## WHAT IS EXPECTED
If a line of the data below holds the word "MATERNITY", list it.

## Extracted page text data
'''
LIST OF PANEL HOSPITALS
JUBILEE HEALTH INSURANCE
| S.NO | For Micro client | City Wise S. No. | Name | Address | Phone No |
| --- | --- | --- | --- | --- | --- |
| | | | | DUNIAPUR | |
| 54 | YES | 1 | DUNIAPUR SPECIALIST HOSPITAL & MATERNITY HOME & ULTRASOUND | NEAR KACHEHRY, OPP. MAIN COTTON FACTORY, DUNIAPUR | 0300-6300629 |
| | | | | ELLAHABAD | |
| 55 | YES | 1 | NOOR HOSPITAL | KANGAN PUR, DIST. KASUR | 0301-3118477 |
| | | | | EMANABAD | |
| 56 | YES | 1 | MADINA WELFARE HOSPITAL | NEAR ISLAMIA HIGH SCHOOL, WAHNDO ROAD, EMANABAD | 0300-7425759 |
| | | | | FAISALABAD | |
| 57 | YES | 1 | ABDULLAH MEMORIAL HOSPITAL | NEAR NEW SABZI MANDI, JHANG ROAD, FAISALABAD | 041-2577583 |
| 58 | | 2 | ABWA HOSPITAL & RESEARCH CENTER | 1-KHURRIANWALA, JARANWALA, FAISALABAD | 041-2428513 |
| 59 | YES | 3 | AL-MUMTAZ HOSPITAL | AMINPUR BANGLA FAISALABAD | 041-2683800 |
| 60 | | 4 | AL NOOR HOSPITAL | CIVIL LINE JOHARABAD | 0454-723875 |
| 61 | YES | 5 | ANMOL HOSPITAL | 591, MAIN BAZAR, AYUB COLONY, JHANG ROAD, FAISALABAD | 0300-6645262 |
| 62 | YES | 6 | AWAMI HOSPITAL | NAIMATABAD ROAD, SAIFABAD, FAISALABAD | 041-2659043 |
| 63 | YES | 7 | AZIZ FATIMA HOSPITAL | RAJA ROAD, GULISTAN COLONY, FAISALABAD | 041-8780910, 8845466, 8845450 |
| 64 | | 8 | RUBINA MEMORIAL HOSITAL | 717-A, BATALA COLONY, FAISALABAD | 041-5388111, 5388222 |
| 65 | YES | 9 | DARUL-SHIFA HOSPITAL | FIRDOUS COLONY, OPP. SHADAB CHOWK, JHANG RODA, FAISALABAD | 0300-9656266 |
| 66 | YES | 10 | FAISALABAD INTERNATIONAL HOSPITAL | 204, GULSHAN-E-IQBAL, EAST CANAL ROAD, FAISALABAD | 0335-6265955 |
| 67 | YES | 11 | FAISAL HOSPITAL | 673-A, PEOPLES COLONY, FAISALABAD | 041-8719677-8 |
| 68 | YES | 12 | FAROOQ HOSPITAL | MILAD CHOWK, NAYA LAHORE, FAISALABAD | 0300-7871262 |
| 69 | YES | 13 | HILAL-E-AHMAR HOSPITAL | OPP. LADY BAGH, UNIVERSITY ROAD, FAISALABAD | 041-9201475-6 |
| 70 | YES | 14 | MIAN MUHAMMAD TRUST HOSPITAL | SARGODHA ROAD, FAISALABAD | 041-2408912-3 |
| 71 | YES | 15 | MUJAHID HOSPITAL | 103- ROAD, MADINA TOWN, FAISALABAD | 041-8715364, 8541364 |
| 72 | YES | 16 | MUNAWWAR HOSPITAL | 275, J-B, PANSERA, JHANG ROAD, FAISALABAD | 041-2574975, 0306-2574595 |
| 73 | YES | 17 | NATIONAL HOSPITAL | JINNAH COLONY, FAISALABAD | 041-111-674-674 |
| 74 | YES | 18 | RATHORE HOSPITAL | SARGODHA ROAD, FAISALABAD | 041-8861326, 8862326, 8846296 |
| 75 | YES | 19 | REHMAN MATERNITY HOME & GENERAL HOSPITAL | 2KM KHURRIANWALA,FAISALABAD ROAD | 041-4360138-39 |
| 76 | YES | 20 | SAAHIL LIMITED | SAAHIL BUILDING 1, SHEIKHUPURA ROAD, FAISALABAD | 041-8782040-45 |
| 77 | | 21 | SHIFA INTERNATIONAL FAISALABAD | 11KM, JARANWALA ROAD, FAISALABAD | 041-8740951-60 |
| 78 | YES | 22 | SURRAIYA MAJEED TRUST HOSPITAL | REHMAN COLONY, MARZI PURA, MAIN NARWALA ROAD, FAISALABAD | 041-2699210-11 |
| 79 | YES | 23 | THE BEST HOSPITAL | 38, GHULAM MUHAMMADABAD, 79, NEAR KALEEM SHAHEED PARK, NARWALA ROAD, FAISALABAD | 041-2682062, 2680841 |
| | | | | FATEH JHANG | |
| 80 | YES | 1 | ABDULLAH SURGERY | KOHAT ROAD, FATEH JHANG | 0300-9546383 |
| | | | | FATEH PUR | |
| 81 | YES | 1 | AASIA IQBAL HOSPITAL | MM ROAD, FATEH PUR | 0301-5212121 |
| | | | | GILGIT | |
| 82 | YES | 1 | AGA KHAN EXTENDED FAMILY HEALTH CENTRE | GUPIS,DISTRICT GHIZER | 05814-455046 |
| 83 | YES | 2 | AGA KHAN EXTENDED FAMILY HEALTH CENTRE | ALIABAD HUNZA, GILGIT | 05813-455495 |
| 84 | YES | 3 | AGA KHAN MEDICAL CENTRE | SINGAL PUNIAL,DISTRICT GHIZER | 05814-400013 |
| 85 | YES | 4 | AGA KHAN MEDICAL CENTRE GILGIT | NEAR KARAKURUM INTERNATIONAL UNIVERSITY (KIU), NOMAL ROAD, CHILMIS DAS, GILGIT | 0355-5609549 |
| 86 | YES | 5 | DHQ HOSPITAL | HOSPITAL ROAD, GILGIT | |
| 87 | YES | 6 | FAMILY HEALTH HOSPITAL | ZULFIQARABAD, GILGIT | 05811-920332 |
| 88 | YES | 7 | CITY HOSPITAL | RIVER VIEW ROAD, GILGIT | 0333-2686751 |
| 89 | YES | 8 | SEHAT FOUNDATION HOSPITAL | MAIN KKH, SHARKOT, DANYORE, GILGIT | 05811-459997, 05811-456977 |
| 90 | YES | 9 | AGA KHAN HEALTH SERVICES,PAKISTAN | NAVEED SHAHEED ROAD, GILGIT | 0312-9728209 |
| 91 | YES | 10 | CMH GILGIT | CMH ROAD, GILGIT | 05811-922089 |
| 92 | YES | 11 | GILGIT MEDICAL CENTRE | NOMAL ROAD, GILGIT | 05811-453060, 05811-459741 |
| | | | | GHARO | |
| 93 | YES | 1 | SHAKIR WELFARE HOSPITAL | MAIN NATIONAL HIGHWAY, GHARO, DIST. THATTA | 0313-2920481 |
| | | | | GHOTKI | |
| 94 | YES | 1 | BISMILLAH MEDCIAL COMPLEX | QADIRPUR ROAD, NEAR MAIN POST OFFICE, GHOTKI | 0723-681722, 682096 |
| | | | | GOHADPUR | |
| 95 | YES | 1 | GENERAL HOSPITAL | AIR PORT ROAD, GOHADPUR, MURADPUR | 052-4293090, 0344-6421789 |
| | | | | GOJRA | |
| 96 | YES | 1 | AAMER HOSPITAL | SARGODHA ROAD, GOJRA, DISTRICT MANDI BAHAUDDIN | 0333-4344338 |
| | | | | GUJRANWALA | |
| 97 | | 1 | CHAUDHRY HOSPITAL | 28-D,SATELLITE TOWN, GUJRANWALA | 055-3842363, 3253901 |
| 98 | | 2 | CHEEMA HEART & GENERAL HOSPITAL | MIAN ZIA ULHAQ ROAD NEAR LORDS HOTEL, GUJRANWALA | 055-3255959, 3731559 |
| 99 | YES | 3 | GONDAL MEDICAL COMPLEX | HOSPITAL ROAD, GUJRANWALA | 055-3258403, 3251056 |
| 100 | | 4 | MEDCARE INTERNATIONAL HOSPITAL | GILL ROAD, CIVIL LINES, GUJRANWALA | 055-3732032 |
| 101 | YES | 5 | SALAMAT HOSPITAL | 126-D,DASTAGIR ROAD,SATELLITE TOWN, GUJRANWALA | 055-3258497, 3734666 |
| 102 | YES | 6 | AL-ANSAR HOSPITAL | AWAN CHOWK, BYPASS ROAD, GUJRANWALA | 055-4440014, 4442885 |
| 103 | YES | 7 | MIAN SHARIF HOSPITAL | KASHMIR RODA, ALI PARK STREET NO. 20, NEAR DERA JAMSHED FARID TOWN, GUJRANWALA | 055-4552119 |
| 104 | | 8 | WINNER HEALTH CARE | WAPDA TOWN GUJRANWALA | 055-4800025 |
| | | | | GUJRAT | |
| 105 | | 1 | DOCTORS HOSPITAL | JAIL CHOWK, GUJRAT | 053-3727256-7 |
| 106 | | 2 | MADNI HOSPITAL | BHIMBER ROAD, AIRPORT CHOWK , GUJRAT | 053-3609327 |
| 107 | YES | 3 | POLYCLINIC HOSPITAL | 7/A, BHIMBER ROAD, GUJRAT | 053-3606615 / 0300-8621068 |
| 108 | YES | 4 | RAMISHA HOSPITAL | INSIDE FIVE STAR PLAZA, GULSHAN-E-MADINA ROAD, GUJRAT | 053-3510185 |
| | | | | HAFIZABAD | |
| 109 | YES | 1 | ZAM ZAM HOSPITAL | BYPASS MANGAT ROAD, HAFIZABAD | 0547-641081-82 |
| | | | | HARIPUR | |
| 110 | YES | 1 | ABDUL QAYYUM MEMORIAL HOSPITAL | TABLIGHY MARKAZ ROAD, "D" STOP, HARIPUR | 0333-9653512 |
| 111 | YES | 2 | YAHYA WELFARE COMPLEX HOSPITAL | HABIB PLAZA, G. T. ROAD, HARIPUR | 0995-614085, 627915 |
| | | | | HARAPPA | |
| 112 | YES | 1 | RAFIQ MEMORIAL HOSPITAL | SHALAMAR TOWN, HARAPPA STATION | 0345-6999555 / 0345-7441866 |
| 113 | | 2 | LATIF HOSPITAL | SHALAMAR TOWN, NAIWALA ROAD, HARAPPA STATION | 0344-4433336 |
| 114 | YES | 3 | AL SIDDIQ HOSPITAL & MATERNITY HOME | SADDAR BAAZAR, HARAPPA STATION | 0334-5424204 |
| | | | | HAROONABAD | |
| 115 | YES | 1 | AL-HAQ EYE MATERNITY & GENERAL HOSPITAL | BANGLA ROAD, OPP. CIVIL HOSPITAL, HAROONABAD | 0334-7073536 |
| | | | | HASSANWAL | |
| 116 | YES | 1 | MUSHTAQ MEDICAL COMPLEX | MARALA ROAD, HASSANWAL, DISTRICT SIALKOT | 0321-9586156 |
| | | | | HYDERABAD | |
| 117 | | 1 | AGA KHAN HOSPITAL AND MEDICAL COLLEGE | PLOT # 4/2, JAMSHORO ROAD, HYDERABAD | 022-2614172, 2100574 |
'''
## WRITTEN RESPONSE
| 54 | YES | 1 | DUNIAPUR SPECIALIST HOSPITAL & MATERNITY HOME & ULTRASOUND | NEAR KACHEHRY, OPP. MAIN COTTON FACTORY, DUNIAPUR | 0300-6300629 |
| 75 | YES | 19 | REHMAN MATERNITY HOME & GENERAL HOSPITAL | 2KM KHURRIANWALA,FAISALABAD ROAD | 041-4360138-39 |
| 114 | YES | 3 | AL SIDDIQ HOSPITAL & MATERNITY HOME | SADDAR BAAZAR, HARAPPA STATION | 0334-5424204 |
| 115 | YES | 1 | AL-HAQ EYE MATERNITY & GENERAL HOSPITAL | BANGLA ROAD, OPP. CIVIL HOSPITAL, HAROONABAD | 0334-7073536 |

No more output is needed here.